Nel then returned to the bullet trajectory demonstrated by the prosecution. Wolmarans said he greatly respected Mangena's analytical abilities, and he believed this was a mutual respect.

Nel asked that if one moves the position the laser to aim through the third bullet hole, it would not line up with the hole on the bathroom wall, as it had with the second hole.

Wolmarans said that if Pistorius had moved his firearm further forward and to the right, it could possibly work.

But Nel said that Pistorius' whole body would have had to move forward and to the right to line up with the hole, but this would place him near the wash-basin, a different location to where it had been determined from which he'd shot. The first bullet hole, caused by the projectile that struck Steenkamp in the hip, was not contested by Wolmarans.

Nel said that Dixon had argued that Steenkamp would have fallen backwards and to the right after this first bullet hit her. Wolmarans accepted this was what Dixon had said.

Nel also said the state pathologist determined the head wound was probably caused by the final projectile, but Wolmarans said this wound could have been caused by the third or fourth bullet.

Wolmarans was then asked to explain Steenkamp's movement after she was hit. Wolmarans said Steenkamp would not have been able to move voluntarily.

The expert went into the reconstructed bathroom to demonstrate, despite a recent back operation which he said could limit his movement.

He said that after she was hit on the hip, collapsed and raised her arms. She was then hit on the arm and finally her head.

Nel said that based on how Wolmarans had demonstrated how Steenkamp's arm was in front of the second bullet hole, it would have been impossible for the bullets to hit her skull, as there was no space for her head in the confined space if she had fallen over.

Wolmarans said there was enough space.

Explaining Steenkamp's hand injury, he theorised that a bullet could have gone through the webbing of her raised hand and into the wall, followed by another bullet hitting her in the head.

“Is your evidence that the accused fired rapidly?” asked Nel. Wolmarans said that the possibility was that the bullets were fired quickly to have caused these wounds.

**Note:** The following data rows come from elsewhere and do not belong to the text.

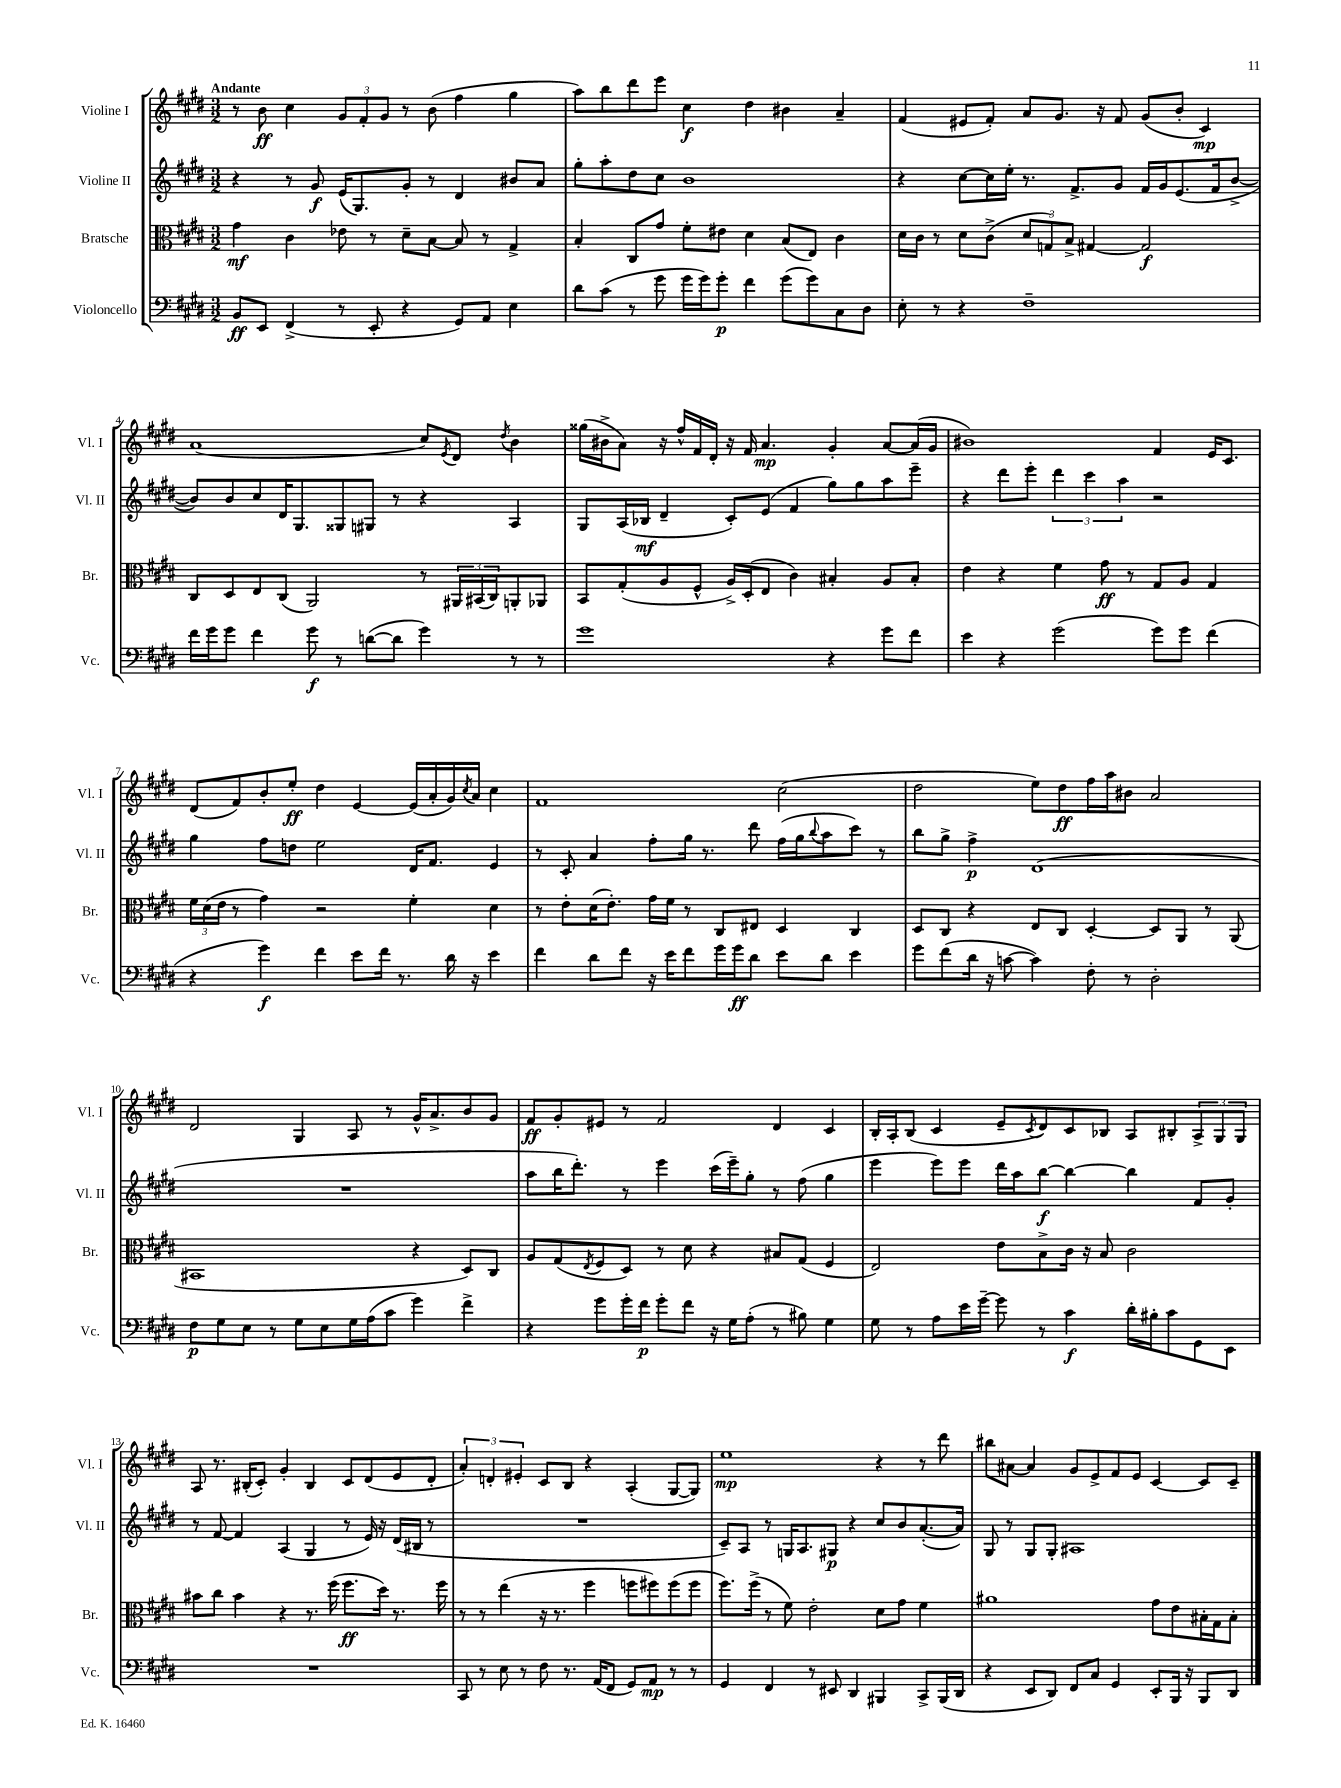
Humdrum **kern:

**kern	**dynam	**kern	**dynam	**kern	**dynam	**kern	**dynam
*part4	*part4	*part3	*part3	*part2	*part2	*part1	*part1
*staff4	*staff4	*staff3	*staff3	*staff2	*staff2	*staff1	*staff1
*I"Violoncello	*	*I"Bratsche	*	*I"Violine II	*	*I"Violine I	*
*I'Vc.	*	*I'Br.	*	*I'Vl. II	*	*I'Vl. I	*
*clefF4	*	*clefC3	*	*clefG2	*	*clefG2	*
*k[f#c#g#d#]	*	*k[f#c#g#d#]	*	*k[f#c#g#d#]	*	*k[f#c#g#d#]	*
*M3/2	*	*M3/2	*	*M3/2	*	*M3/2	*
=1	=1	=1	=1	=1	=1	=1	=1
!	!	!	!	!	!	!LO:TX:a:B:t=Andante	!
8BB/L	ff	4g#\	mf	4r	.	8r	.
8EE/J	.	.	.	.	.	8b\	ff
(4FF#^/	.	4c#\	.	8r	.	4cc#\	.
.	.	.	.	8g#/	f	.	.
8r	.	8e-X\	.	(16e/KL	.	12g#/L	.
.	.	.	.	8.G#/)	.	.	.
.	.	.	.	.	.	12f#'/	.
8EE'/	.	8r	.	.	.	.	.
.	.	.	.	.	.	12g#/J	.
4r	.	8d#~\L	.	8g#'/J	.	8r	.
.	.	[8B\J	.	8r	.	(8b\	.
8GG#/L)	.	8B/]	.	4d#/	.	4ff#\	.
8AA/J	.	8r	.	.	.	.	.
4E\	.	4G#^/	.	8b#X/L	.	4gg#\	.
.	.	.	.	8a/J	.	.	.
=2	=2	=2	=2	=2	=2	=2	=2
8d#\L	.	4B'/	.	8gg#'\L	.	8aa\L)	.
(8c#\J	.	.	.	8aa'\	.	8bb\	.
8r	.	8C#/L	.	8dd#\	.	8ddd#\	.
8g#\	.	8g#/J	.	8cc#\J	.	8eee\J	.
16g#\LL	.	8f#'\L	.	1b	.	4cc#\	f
16g#\J)	.	.	.	.	.	.	.
8g#'\J	p	8e#X\J	.	.	.	.	.
4f#\	.	4d#\	.	.	.	4dd#\	.
(8g#\L	.	(8B/L	.	.	.	4b#X\	.
8g#\)	.	8E/J)	.	.	.	.	.
8C#\	.	4c#\	.	.	.	4a~/	.
8D#\J	.	.	.	.	.	.	.
=3	=3	=3	=3	=3	=3	=3	=3
8E'\	.	16d#\LL	.	4r	.	(4f#/	.
.	.	16c#\JJ	.	.	.	.	.
8r	.	8r	.	.	.	.	.
4r	.	8d#\L	.	[8cc#\L	.	8e#X/L	.
.	.	(8c#^\J	.	16cc#\L]	.	8f#'/J)	.
.	.	.	.	16ee'\JJ	.	.	.
1F#~	.	12d#/L	.	8.r	.	8a/L	.
.	.	12Gn/)	.	.	.	.	.
.	.	.	.	.	.	8.g#/J	.
.	.	12B^/J	.	.	.	.	.
.	.	.	.	8.f#^/L	.	.	.
.	.	[4G#X/	.	.	.	.	.
.	.	.	.	.	.	16r	.
.	.	.	.	8g#/J	.	8f#/	.
.	.	2G#/]	f	16f#/LL	.	(8g#/L	.
.	.	.	.	16g#/J	.	.	.
.	.	.	.	(8.e/	.	8b'/J	.
.	.	.	.	.	.	4c#/)	mp
.	.	.	.	16f#/k	.	.	.
.	.	.	.	[8b^/J	.	.	.
!!LO:LB:g=z
=4	=4	=4	=4	=4	=4	=4	=4
16f#\LL	.	8C#/L	.	8b/L])	.	(1a	.
16g#\J	.	.	.	.	.	.	.
8g#\J	.	8D#/	.	8b/	.	.	.
4f#\	.	8E/	.	8cc#/	.	.	.
.	.	(8C#/J	.	16d#/K	.	.	.
.	.	.	.	8.G#/	.	.	.
8g#\	f	2AA/)	.	.	.	.	.
8r	.	.	.	8G##X/	.	.	.
([8dn\L	.	.	.	8G#X/J	.	.	.
8d\J]	.	.	.	8r	.	.	.
4g#\)	.	8r	.	4r	.	8cc#/L)	.
.	.	.	.	.	.	8qe/	.
.	.	24AA#X/LL	.	.	.	8d#/J	.
.	.	(24BB#X/	.	.	.	.	.
.	.	24C#/J)	.	.	.	.	.
.	.	.	.	.	.	8qdd#/	.
8r	.	8AAn'/	.	4A/	.	4b\	.
8r	.	8AA-X/J	.	.	.	.	.
=5	=5	=5	=5	=5	=5	=5	=5
1g#	.	8BB/L	.	8G#/L	.	(16gg##X\LL	.
.	.	.	.	.	.	16b#X^\J	.
.	.	(8G#'/	.	(16A/L	.	8a\J)	.
.	.	.	.	16B-X/JJ	mf	.	.
.	.	8A/	.	4d#~/	.	16r	.
.	.	.	.	.	.	16ff#^^/LL	.
.	.	8F#^^/J	.	.	.	16f#/	.
.	.	.	.	.	.	16d#'/JJ	.
.	.	16A^/LL)	.	8c#'/L)	.	16r	.
.	.	(16D#'/J	.	.	.	16f#/	.
.	.	8E/J	.	(8e/J	.	4.a/	mp
.	.	4c#\)	.	4f#/	.	.	.
4r	.	4B#X'/	.	8gg#\L)	.	4g#'/	.
.	.	.	.	8gg#\	.	.	.
8g#\L	.	8A/L	.	8aa\	.	[8a/L	.
8f#\J	.	8B#'/J	.	8eee~\J	.	(16a/L]	.
.	.	.	.	.	.	16g#/JJ	.
=6	=6	=6	=6	=6	=6	=6	=6
4e\	.	4e\	.	4r	.	1b#X)	.
4r	.	4r	.	8ddd#\L	.	.	.
.	.	.	.	8eee'\J	.	.	.
(2g#\	.	4f#\	.	6ddd#\	.	.	.
.	.	.	.	6ccc#\	.	.	.
.	.	8g#\	ff	.	.	.	.
.	.	.	.	6aa\	.	.	.
.	.	8r	.	.	.	.	.
8g#\L)	.	8G#/L	.	2r	.	4f#/	.
8g#\J	.	8A/J	.	.	.	.	.
(4f#\	.	4G#/	.	.	.	16e/KL	.
.	.	.	.	.	.	8.c#/J	.
!!LO:LB:g=z
=7	=7	=7	=7	=7	=7	=7	=7
4r	.	24f#\LL	.	4gg#\	.	(8d#/L	.
.	.	(24d#\	.	.	.	.	.
.	.	24e\JJ	.	.	.	.	.
.	.	8r	.	.	.	8f#/)	.
4g#\)	f	4g#\)	.	8ff#\L	.	8b'/	.
.	.	.	.	8ddn\J	.	8ee'/J	ff
4f#\	.	2r	.	2ee\	.	4dd#\	.
8e\L	.	.	.	.	.	[4e/	.
16f#\Jk	.	.	.	.	.	.	.
8.r	.	.	.	.	.	.	.
.	.	4f#'\	.	16d#/KL	.	(16e/LL]	.
.	.	.	.	8.f#/J	.	16a'/	.
16d#\	.	.	.	.	.	16g#/)	.
.	.	.	.	.	.	8qcc#/	.
16r	.	.	.	.	.	16a/JJ	.
4e\	.	4d#\	.	4e/	.	4cc#\	.
=8	=8	=8	=8	=8	=8	=8	=8
4f#\	.	8r	.	8r	.	1f#	.
.	.	8e'\L	.	8c#'/	.	.	.
8d#\L	.	(16d#\K	.	4a/	.	.	.
.	.	8.e'\J)	.	.	.	.	.
8f#\J	.	.	.	.	.	.	.
16r	.	16g#\LL	.	8ff#'\L	.	.	.
16e\KL	.	16f#\JJ	.	.	.	.	.
8f#\	.	8r	.	16gg#\Jk	.	.	.
.	.	.	.	8.r	.	.	.
16g#\L	.	8C#/L	.	.	.	.	.
16g#\J	ff	.	.	.	.	.	.
8d#\J	.	8E#X/J	.	8ddd#\	.	.	.
8e\L	.	4D#/	.	(16ff#\LL	.	(2cc#\	.
.	.	.	.	16gg#\J	.	.	.
.	.	.	.	8qqbb/	.	.	.
8d#\J	.	.	.	8aa\	.	.	.
4e\	.	4C#/	.	8ccc#\J)	.	.	.
.	.	.	.	8r	.	.	.
=9	=9	=9	=9	=9	=9	=9	=9
8g#\L	.	8D#/L	.	8bb\L	.	2dd#\	.
(8f#\	.	8C#/J	.	8gg#^\J	.	.	.
16d#\Jk	.	4r	.	4ff#^\	p	.	.
16r	.	.	.	.	.	.	.
[8cn\	.	.	.	.	.	.	.
4c\])	.	8E/L	.	(1d#	.	8ee\L)	.
.	.	8C#/J	.	.	.	8dd#\	ff
8F#'\	.	[4D#'/	.	.	.	16ff#\L	.
.	.	.	.	.	.	16aa\J	.
8r	.	.	.	.	.	8b#X\J	.
2D#'\	.	8D#/L]	.	.	.	2a/	.
.	.	8AA/J	.	.	.	.	.
.	.	8r	.	.	.	.	.
.	.	(8AA/	.	.	.	.	.
!!LO:LB:g=z
=10	=10	=10	=10	=10	=10	=10	=10
8F#\L	p	1BB#X	.	1.r	.	2d#/	.
8G#\	.	.	.	.	.	.	.
8E\J	.	.	.	.	.	.	.
8r	.	.	.	.	.	.	.
8G#\L	.	.	.	.	.	4G#/	.
8E\	.	.	.	.	.	.	.
16G#\L	.	.	.	.	.	8A/	.
(16A\J	.	.	.	.	.	.	.
8c#\J	.	.	.	.	.	8r	.
4g#\)	.	4r	.	.	.	16g#^^/KL	.
.	.	.	.	.	.	8.a^/	.
4f#^\	.	8D#/L)	.	.	.	8b/	.
.	.	8C#/J	.	.	.	8g#/J	.
=11	=11	=11	=11	=11	=11	=11	=11
4r	.	8A/L	.	8aa\L	.	8f#/L	ff
.	.	(8G#/	.	16bb\K	.	8g#'/	.
.	.	.	.	8.ddd#'\J)	.	.	.
.	.	8qE/	.	.	.	.	.
8g#\L	.	8F#/	.	.	.	8e#X/J	.
16g#'\L	.	8D#/J)	.	8r	.	8r	.
16f#\JJ	p	.	.	.	.	.	.
8g#'\L	.	8r	.	4eee\	.	2f#/	.
8f#\J	.	8d#\	.	.	.	.	.
16r	.	4r	.	(16ccc#\LL	.	.	.
16G#\KL	.	.	.	16eee~\J)	.	.	.
(8A'\J	.	.	.	8gg#'\J	.	.	.
8r	.	8B#X/L	.	8r	.	4d#/	.
8B#X\)	.	(8G#/J	.	(8ff#\	.	.	.
4G#\	.	4F#/	.	4gg#\	.	4c#/	.
=12	=12	=12	=12	=12	=12	=12	=12
8G#\	.	2E/)	.	4eee\	.	16B'/LL	.
.	.	.	.	.	.	16A'/J	.
8r	.	.	.	.	.	(8B/J	.
8A\L	.	.	.	8eee\L)	.	4c#/	.
16e\L	.	.	.	8eee\J	.	.	.
[16g#~\JJ	.	.	.	.	.	.	.
8g#\]	.	8e\L	.	16ddd#\LL	.	8e~/L	.
.	.	.	.	16aa\J	.	.	.
.	.	.	.	.	.	8qc#/	.
8r	.	8B^\	.	[8bb\J	f	8d#/)	.
4c#\	f	16c#\Jk	.	4bb\_	.	8c#/	.
.	.	16r	.	.	.	.	.
.	.	8B/	.	.	.	8B-X/J	.
16d#'\LL	.	2c#\	.	4bb\]	.	8A/L	.
16B#X'\J	.	.	.	.	.	.	.
8c#\	.	.	.	.	.	8B#X'/	.
8GG#\	.	.	.	8f#/L	.	12A^/	.
.	.	.	.	.	.	12G#/	.
8EE\J	.	.	.	8g#'/J	.	.	.
.	.	.	.	.	.	12G#/J	.
!!LO:LB:g=z
=13	=13	=13	=13	=13	=13	=13	=13
1.r	.	8b#X\L	.	8r	.	8A/	.
.	.	8cc#\J	.	[8f#/	.	8.r	.
.	.	4b#\	.	4f#/]	.	.	.
.	.	.	.	.	.	(16B#X'/KL	.
.	.	.	.	.	.	8c#'/J)	.
.	.	4r	.	(4A/	.	4g#'/	.
.	.	8.r	.	4G#/	.	4B#/	.
.	.	(16ff#\	.	.	.	.	.
.	.	8.ff#\L	ff	8r	.	8c#/L	.
.	.	.	.	16e/)	.	(8d#/	.
.	.	16dd#\Jk)	.	16r	.	.	.
.	.	8.r	.	(16d#/LL	.	8e/	.
.	.	.	.	16B#X/JJ	.	.	.
.	.	.	.	8r	.	8d#'/J	.
.	.	16ff#\	.	.	.	.	.
=14	=14	=14	=14	=14	=14	=14	=14
8CC#/	.	8r	.	1.r	.	6a'/)	.
8r	.	8r	.	.	.	.	.
.	.	.	.	.	.	6dn'/	.
8E\	.	(4ee\	.	.	.	.	.
.	.	.	.	.	.	6e#X'/	.
8r	.	.	.	.	.	.	.
8F#\	.	16r	.	.	.	8c#/L	.
.	.	8.r	.	.	.	.	.
8.r	.	.	.	.	.	8B/J	.
.	.	4ff#\	.	.	.	4r	.
(16AA/KL	.	.	.	.	.	.	.
8FF#/J	.	.	.	.	.	.	.
8GG#/L)	.	8ffn\L	.	.	.	(4A'/	.
8AA/J	mp	8ff#X\)	.	.	.	.	.
8r	.	(8ff#\	.	.	.	[8G#/L	.
8r	.	8ff#\J	.	.	.	8G#/J])	.
=15	=15	=15	=15	=15	=15	=15	=15
4GG#/	.	8.ff#\L)	.	8c#~/L)	.	1ee	mp
.	.	.	.	8A/J	.	.	.
.	.	(16ff#^\Jk	.	.	.	.	.
4FF#/	.	8r	.	8r	.	.	.
.	.	8f#\)	.	16Gn/KL	.	.	.
.	.	.	.	8.A/	.	.	.
8r	.	2e'\	.	.	.	.	.
8EE#X/	.	.	.	8G#X/J	p	.	.
4DD#/	.	.	.	4r	.	.	.
4BBB#X/	.	8d#\L	.	8cc#/L	.	4r	.
.	.	8g#\J	.	8b/	.	.	.
8CC#^/L	.	4f#\	.	([8.a'/	.	8r	.
(16BBB#/L	.	.	.	.	.	8ddd#\	.
16DD#/JJ	.	.	.	16a/Jk])	.	.	.
=16	=16	=16	=16	=16	=16	=16	=16
4r	.	1a#X	.	8G#/	.	8bb#X\L	.
.	.	.	.	8r	.	[8a#X\J	.
8EE/L	.	.	.	8G#/L	.	4a#/]	.
8DD#/J)	.	.	.	8G#'/J	.	.	.
8FF#/L	.	.	.	1A#X	.	8g#/L	.
8C#/J	.	.	.	.	.	8e^/	.
4GG#/	.	.	.	.	.	8f#/	.
.	.	.	.	.	.	8e/J	.
8EE'/L	.	8g#\L	.	.	.	[4c#/	.
16BBB/Jk	.	8e\	.	.	.	.	.
16r	.	.	.	.	.	.	.
8BBB/L	.	16B#X'\L	.	.	.	8c#/L]	.
.	.	16G#\J	.	.	.	.	.
8DD#/J	.	8B#'\J	.	.	.	8c#~/J	.
==	==	==	==	==	==	==	==
*-	*-	*-	*-	*-	*-	*-	*-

He said he'd not asked Pistorius about how he'd fired. Wolmarans said he believed that the blood on the magazine rack was from Steenkamp's arm wound and that she would have been able to end up leaning against the toilet bowl after the shots were fired.

He said that it was likely the rack was against the back wall during the shooting, which directly contradicted Pistorius' version that the rack was against the wall opposite the toilet.

Nel pointed out that Pistorius' version was therefore incorrect.

The prosecutor then said that body tissue against the back wall also must have come from Steenkamp's head wound. But Wolmarans said that the arm wound could have spattered on to the wall as she fell. Nel argued that her arm was too close to the door in the defence's version to believe the exit wound spatter could have hit this wall.

Nel then moved on to the back abrasions found on Steenkamp. Earlier, Wolmarans said this must have been caused by her hitting the rack, but the state believed that a bullet fragment probably caused them.

Wolmarans was unable to say, however, which part of the rack could have caused these marks.

Nel showed the court an image of a bullet fragment found on the scene, as well as the small abrasions on Steenkamp's back. Nel said the striation marks of the wounds were an exact replica of the core fragment.

He said the right hand edge of the fragment was raised, and matched the one side of the marks.

Wolmarans denied the match, saying that the fragment would have created an uneven marking not seen on the bruise.

He said that if the magazine rack had caused the bruises, it was through the fabric of Steenkamp's vest.

But Wolmarans couldn't say if the vest fabric could have caused the striations.